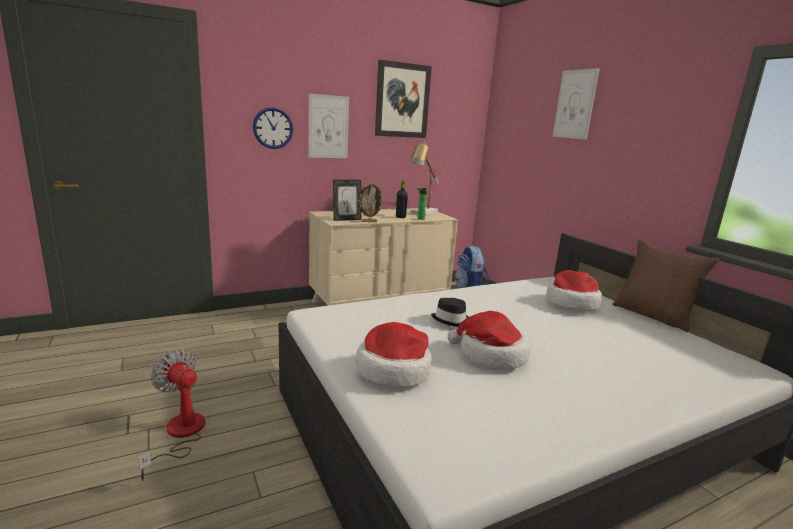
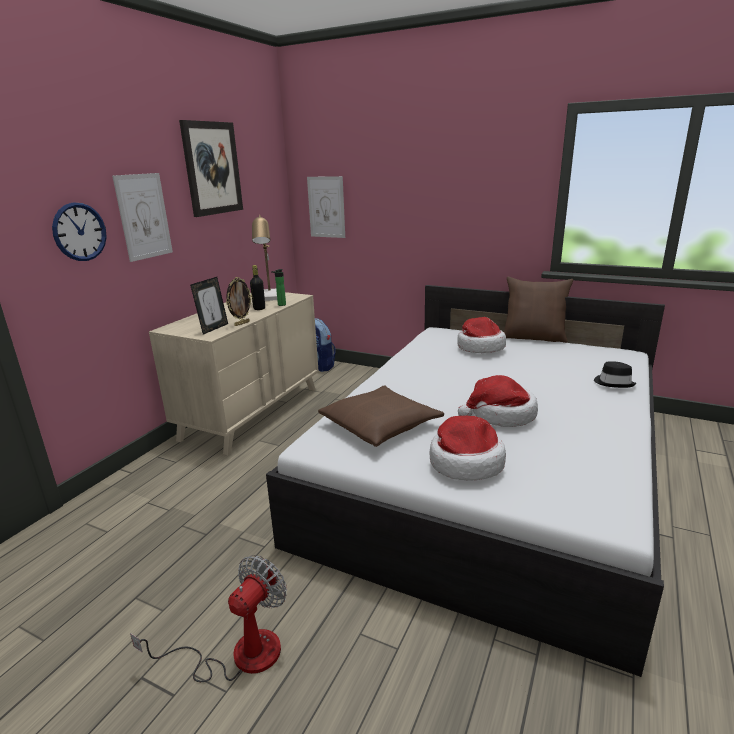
camera: 35 degrees left, 5 degrees up
fan [138,349,205,481] -> fan turned 120 degrees clockwise [130,555,287,682]
black hat [431,298,469,327] -> black hat moved to [594,362,636,388]
picture [552,68,600,139] -> picture moved to [307,176,345,238]
none -> brown pillow [318,385,444,447]

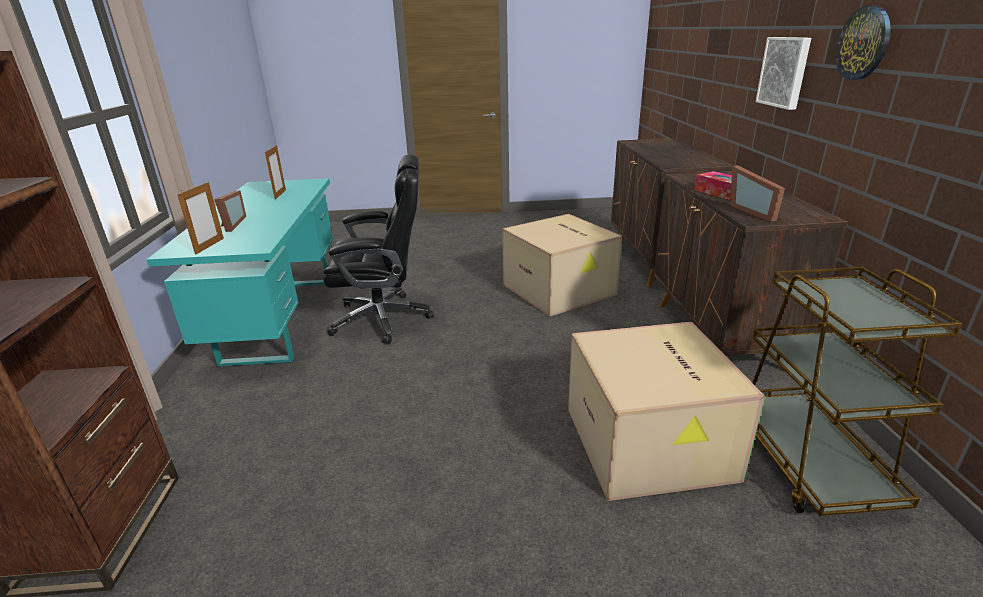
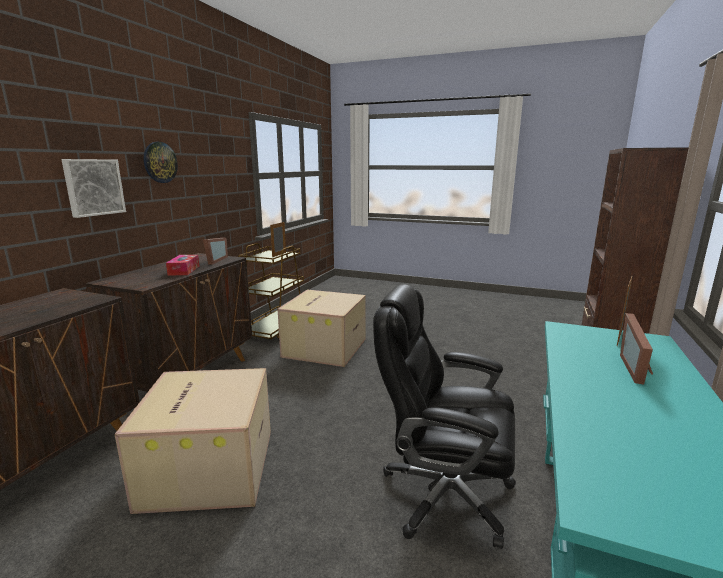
camera: 155 degrees left, 10 degrees down
picture frame [265,145,286,199] -> picture frame moved to [270,222,286,257]

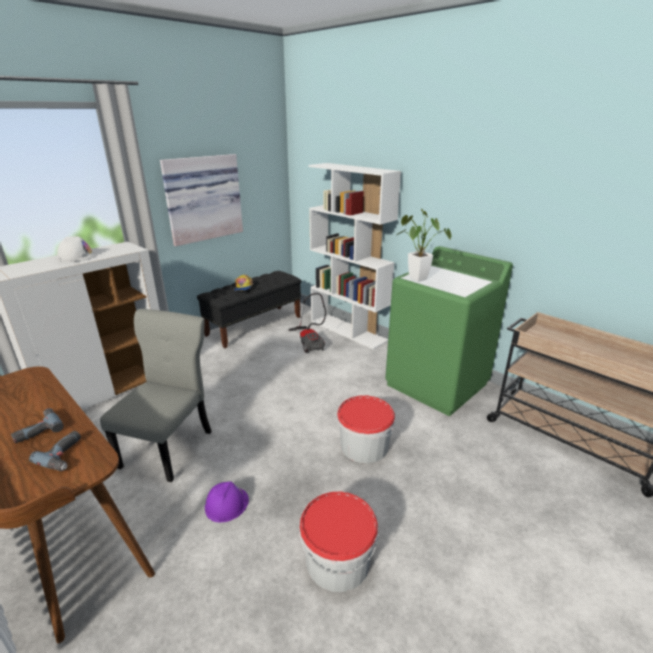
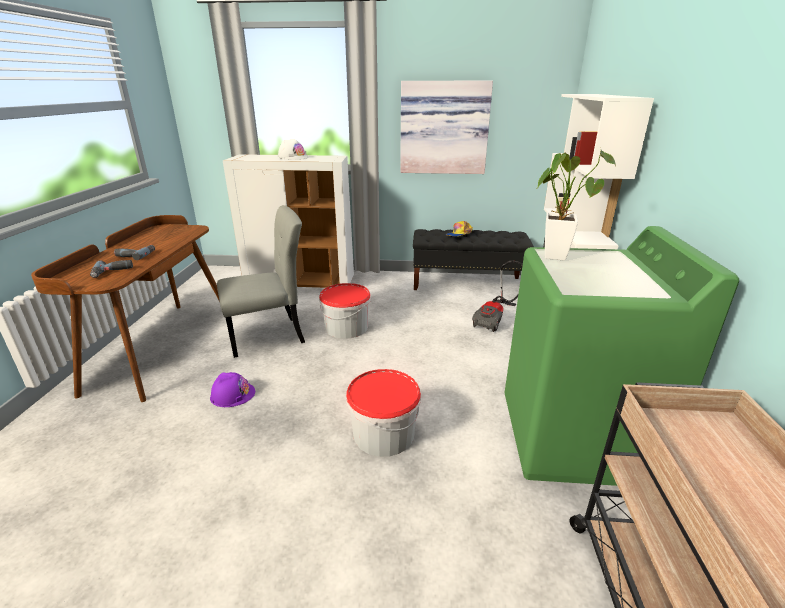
camera: 50 degrees right, 0 degrees up
bucket [299,492,378,592] -> bucket moved to [319,283,371,339]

• • • •

What is required: The records above should be returned exactly; no image belongs in the copy.

Reply to the task:
camera: 35 degrees left, 5 degrees up
fan [138,349,205,481] -> fan turned 120 degrees clockwise [130,555,287,682]
black hat [431,298,469,327] -> black hat moved to [594,362,636,388]
picture [552,68,600,139] -> picture moved to [307,176,345,238]
none -> brown pillow [318,385,444,447]

camera: 155 degrees left, 10 degrees down
picture frame [265,145,286,199] -> picture frame moved to [270,222,286,257]

camera: 50 degrees right, 0 degrees up
bucket [299,492,378,592] -> bucket moved to [319,283,371,339]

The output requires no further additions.